### DIRECTIONS FOR THIS TASK
Copy each of the following items character for character, keeping every line and line break unchanged.

(RECORDS PROVIDED)

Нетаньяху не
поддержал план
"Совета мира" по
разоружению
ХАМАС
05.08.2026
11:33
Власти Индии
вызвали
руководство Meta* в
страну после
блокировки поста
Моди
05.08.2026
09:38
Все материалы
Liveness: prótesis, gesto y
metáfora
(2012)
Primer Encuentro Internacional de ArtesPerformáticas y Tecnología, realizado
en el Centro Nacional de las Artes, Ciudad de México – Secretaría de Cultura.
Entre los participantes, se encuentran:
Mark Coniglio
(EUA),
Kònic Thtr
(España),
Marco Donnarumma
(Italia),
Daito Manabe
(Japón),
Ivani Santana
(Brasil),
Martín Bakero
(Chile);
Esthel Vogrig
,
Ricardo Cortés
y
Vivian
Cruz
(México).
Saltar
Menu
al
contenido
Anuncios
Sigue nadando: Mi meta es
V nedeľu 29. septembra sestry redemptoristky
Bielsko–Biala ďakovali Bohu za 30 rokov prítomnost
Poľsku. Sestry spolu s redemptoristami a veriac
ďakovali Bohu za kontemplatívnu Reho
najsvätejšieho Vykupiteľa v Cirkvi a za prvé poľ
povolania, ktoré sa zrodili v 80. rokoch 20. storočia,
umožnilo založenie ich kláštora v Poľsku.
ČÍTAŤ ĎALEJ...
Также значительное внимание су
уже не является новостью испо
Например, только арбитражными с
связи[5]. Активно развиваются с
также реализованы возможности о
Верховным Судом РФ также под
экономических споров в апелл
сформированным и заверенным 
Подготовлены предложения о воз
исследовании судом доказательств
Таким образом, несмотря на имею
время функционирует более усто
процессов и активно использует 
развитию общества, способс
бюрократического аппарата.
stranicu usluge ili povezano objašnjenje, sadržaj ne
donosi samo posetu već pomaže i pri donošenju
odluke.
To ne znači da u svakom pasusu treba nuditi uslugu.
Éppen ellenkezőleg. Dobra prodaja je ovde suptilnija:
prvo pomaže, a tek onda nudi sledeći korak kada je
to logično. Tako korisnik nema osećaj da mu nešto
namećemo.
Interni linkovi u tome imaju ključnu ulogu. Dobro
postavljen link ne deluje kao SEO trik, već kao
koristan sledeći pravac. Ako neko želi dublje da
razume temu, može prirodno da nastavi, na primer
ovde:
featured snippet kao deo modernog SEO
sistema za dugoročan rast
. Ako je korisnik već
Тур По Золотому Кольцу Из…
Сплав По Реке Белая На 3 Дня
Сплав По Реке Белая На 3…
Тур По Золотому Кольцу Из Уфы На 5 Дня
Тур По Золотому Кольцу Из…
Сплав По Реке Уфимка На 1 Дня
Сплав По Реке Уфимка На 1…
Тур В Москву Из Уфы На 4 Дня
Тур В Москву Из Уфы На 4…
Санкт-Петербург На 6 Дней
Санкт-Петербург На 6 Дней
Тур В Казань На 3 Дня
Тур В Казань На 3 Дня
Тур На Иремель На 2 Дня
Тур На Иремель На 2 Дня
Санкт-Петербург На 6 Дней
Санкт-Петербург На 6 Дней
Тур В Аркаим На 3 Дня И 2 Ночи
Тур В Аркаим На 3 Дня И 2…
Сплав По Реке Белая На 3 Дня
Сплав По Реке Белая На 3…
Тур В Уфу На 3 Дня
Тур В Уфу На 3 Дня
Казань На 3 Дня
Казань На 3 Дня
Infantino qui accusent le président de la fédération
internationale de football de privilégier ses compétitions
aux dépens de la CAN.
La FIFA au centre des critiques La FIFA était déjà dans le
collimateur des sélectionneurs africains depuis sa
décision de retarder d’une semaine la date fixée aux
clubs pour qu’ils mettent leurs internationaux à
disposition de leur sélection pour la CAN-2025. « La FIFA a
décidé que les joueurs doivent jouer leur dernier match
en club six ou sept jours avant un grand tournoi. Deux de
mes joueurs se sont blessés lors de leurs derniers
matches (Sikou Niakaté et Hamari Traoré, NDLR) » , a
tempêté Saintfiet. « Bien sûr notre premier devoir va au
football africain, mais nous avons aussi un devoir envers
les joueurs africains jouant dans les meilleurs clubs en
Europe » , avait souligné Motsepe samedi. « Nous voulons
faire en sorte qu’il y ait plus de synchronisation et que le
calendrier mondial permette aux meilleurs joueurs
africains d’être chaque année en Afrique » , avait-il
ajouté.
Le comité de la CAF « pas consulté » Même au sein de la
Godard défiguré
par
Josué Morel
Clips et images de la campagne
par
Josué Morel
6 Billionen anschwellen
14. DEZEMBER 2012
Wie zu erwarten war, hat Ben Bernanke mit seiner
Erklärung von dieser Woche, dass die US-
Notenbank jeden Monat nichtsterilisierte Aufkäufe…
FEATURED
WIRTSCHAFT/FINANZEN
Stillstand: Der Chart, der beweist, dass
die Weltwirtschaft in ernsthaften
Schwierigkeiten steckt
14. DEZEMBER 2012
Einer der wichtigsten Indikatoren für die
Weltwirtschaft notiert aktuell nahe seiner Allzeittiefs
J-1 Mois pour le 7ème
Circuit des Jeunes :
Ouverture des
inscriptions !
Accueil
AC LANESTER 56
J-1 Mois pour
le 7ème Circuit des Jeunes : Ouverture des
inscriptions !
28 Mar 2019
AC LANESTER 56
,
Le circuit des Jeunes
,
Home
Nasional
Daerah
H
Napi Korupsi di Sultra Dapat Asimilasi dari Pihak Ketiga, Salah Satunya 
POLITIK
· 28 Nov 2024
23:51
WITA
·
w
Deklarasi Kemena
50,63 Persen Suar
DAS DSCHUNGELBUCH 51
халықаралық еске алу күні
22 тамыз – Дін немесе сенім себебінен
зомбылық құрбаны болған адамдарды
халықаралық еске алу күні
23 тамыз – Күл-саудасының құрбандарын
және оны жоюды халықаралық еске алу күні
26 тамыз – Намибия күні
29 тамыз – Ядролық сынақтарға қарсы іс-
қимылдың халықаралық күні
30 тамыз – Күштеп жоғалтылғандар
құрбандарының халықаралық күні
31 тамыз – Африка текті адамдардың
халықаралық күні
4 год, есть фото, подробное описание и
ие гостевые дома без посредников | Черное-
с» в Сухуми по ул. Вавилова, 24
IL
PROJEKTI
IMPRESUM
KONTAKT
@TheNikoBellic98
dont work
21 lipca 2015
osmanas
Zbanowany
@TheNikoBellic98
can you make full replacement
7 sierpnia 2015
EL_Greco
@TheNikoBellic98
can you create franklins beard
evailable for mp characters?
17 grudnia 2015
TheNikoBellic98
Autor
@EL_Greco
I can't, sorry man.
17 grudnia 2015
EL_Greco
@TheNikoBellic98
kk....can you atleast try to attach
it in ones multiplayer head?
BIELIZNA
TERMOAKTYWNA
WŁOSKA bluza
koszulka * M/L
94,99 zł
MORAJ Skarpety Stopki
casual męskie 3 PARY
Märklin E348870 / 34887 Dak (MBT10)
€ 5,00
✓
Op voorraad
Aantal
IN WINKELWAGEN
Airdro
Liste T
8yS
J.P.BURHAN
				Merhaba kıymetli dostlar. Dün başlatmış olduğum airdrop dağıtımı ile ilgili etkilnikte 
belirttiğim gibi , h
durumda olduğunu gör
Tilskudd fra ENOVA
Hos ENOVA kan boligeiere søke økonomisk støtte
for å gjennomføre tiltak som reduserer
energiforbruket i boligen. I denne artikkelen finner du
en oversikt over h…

(End RECORDS PROVIDED)

### EXPECTED ANSWER
Нетаньяху не
поддержал план
"Совета мира" по
разоружению
ХАМАС
05.08.2026
11:33
Власти Индии
вызвали
руководство Meta* в
страну после
блокировки поста
Моди
05.08.2026
09:38
Все материалы
Liveness: prótesis, gesto y
metáfora
(2012)
Primer Encuentro Internacional de ArtesPerformáticas y Tecnología, realizado
en el Centro Nacional de las Artes, Ciudad de México – Secretaría de Cultura.
Entre los participantes, se encuentran:
Mark Coniglio
(EUA),
Kònic Thtr
(España),
Marco Donnarumma
(Italia),
Daito Manabe
(Japón),
Ivani Santana
(Brasil),
Martín Bakero
(Chile);
Esthel Vogrig
,
Ricardo Cortés
y
Vivian
Cruz
(México).
Saltar
Menu
al
contenido
Anuncios
Sigue nadando: Mi meta es
V nedeľu 29. septembra sestry redemptoristky
Bielsko–Biala ďakovali Bohu za 30 rokov prítomnost
Poľsku. Sestry spolu s redemptoristami a veriac
ďakovali Bohu za kontemplatívnu Reho
najsvätejšieho Vykupiteľa v Cirkvi a za prvé poľ
povolania, ktoré sa zrodili v 80. rokoch 20. storočia,
umožnilo založenie ich kláštora v Poľsku.
ČÍTAŤ ĎALEJ...
Также значительное внимание су
уже не является новостью испо
Например, только арбитражными с
связи[5]. Активно развиваются с
также реализованы возможности о
Верховным Судом РФ также под
экономических споров в апелл
сформированным и заверенным 
Подготовлены предложения о воз
исследовании судом доказательств
Таким образом, несмотря на имею
время функционирует более усто
процессов и активно использует 
развитию общества, способс
бюрократического аппарата.
stranicu usluge ili povezano objašnjenje, sadržaj ne
donosi samo posetu već pomaže i pri donošenju
odluke.
To ne znači da u svakom pasusu treba nuditi uslugu.
Éppen ellenkezőleg. Dobra prodaja je ovde suptilnija:
prvo pomaže, a tek onda nudi sledeći korak kada je
to logično. Tako korisnik nema osećaj da mu nešto
namećemo.
Interni linkovi u tome imaju ključnu ulogu. Dobro
postavljen link ne deluje kao SEO trik, već kao
koristan sledeći pravac. Ako neko želi dublje da
razume temu, može prirodno da nastavi, na primer
ovde:
featured snippet kao deo modernog SEO
sistema za dugoročan rast
. Ako je korisnik već
Тур По Золотому Кольцу Из…
Сплав По Реке Белая На 3 Дня
Сплав По Реке Белая На 3…
Тур По Золотому Кольцу Из Уфы На 5 Дня
Тур По Золотому Кольцу Из…
Сплав По Реке Уфимка На 1 Дня
Сплав По Реке Уфимка На 1…
Тур В Москву Из Уфы На 4 Дня
Тур В Москву Из Уфы На 4…
Санкт-Петербург На 6 Дней
Санкт-Петербург На 6 Дней
Тур В Казань На 3 Дня
Тур В Казань На 3 Дня
Тур На Иремель На 2 Дня
Тур На Иремель На 2 Дня
Санкт-Петербург На 6 Дней
Санкт-Петербург На 6 Дней
Тур В Аркаим На 3 Дня И 2 Ночи
Тур В Аркаим На 3 Дня И 2…
Сплав По Реке Белая На 3 Дня
Сплав По Реке Белая На 3…
Тур В Уфу На 3 Дня
Тур В Уфу На 3 Дня
Казань На 3 Дня
Казань На 3 Дня
Infantino qui accusent le président de la fédération
internationale de football de privilégier ses compétitions
aux dépens de la CAN.
La FIFA au centre des critiques La FIFA était déjà dans le
collimateur des sélectionneurs africains depuis sa
décision de retarder d’une semaine la date fixée aux
clubs pour qu’ils mettent leurs internationaux à
disposition de leur sélection pour la CAN-2025. « La FIFA a
décidé que les joueurs doivent jouer leur dernier match
en club six ou sept jours avant un grand tournoi. Deux de
mes joueurs se sont blessés lors de leurs derniers
matches (Sikou Niakaté et Hamari Traoré, NDLR) » , a
tempêté Saintfiet. « Bien sûr notre premier devoir va au
football africain, mais nous avons aussi un devoir envers
les joueurs africains jouant dans les meilleurs clubs en
Europe » , avait souligné Motsepe samedi. « Nous voulons
faire en sorte qu’il y ait plus de synchronisation et que le
calendrier mondial permette aux meilleurs joueurs
africains d’être chaque année en Afrique » , avait-il
ajouté.
Le comité de la CAF « pas consulté » Même au sein de la
Godard défiguré
par
Josué Morel
Clips et images de la campagne
par
Josué Morel
6 Billionen anschwellen
14. DEZEMBER 2012
Wie zu erwarten war, hat Ben Bernanke mit seiner
Erklärung von dieser Woche, dass die US-
Notenbank jeden Monat nichtsterilisierte Aufkäufe…
FEATURED
WIRTSCHAFT/FINANZEN
Stillstand: Der Chart, der beweist, dass
die Weltwirtschaft in ernsthaften
Schwierigkeiten steckt
14. DEZEMBER 2012
Einer der wichtigsten Indikatoren für die
Weltwirtschaft notiert aktuell nahe seiner Allzeittiefs
J-1 Mois pour le 7ème
Circuit des Jeunes :
Ouverture des
inscriptions !
Accueil
AC LANESTER 56
J-1 Mois pour
le 7ème Circuit des Jeunes : Ouverture des
inscriptions !
28 Mar 2019
AC LANESTER 56
,
Le circuit des Jeunes
,
Home
Nasional
Daerah
H
Napi Korupsi di Sultra Dapat Asimilasi dari Pihak Ketiga, Salah Satunya 
POLITIK
· 28 Nov 2024
23:51
WITA
·
w
Deklarasi Kemena
50,63 Persen Suar
DAS DSCHUNGELBUCH 51
халықаралық еске алу күні
22 тамыз – Дін немесе сенім себебінен
зомбылық құрбаны болған адамдарды
халықаралық еске алу күні
23 тамыз – Күл-саудасының құрбандарын
және оны жоюды халықаралық еске алу күні
26 тамыз – Намибия күні
29 тамыз – Ядролық сынақтарға қарсы іс-
қимылдың халықаралық күні
30 тамыз – Күштеп жоғалтылғандар
құрбандарының халықаралық күні
31 тамыз – Африка текті адамдардың
халықаралық күні
4 год, есть фото, подробное описание и
ие гостевые дома без посредников | Черное-
с» в Сухуми по ул. Вавилова, 24
IL
PROJEKTI
IMPRESUM
KONTAKT
@TheNikoBellic98
dont work
21 lipca 2015
osmanas
Zbanowany
@TheNikoBellic98
can you make full replacement
7 sierpnia 2015
EL_Greco
@TheNikoBellic98
can you create franklins beard
evailable for mp characters?
17 grudnia 2015
TheNikoBellic98
Autor
@EL_Greco
I can't, sorry man.
17 grudnia 2015
EL_Greco
@TheNikoBellic98
kk....can you atleast try to attach
it in ones multiplayer head?
BIELIZNA
TERMOAKTYWNA
WŁOSKA bluza
koszulka * M/L
94,99 zł
MORAJ Skarpety Stopki
casual męskie 3 PARY
Märklin E348870 / 34887 Dak (MBT10)
€ 5,00
✓
Op voorraad
Aantal
IN WINKELWAGEN
Airdro
Liste T
8yS
J.P.BURHAN
				Merhaba kıymetli dostlar. Dün başlatmış olduğum airdrop dağıtımı ile ilgili etkilnikte 
belirttiğim gibi , h
durumda olduğunu gör
Tilskudd fra ENOVA
Hos ENOVA kan boligeiere søke økonomisk støtte
for å gjennomføre tiltak som reduserer
energiforbruket i boligen. I denne artikkelen finner du
en oversikt over h…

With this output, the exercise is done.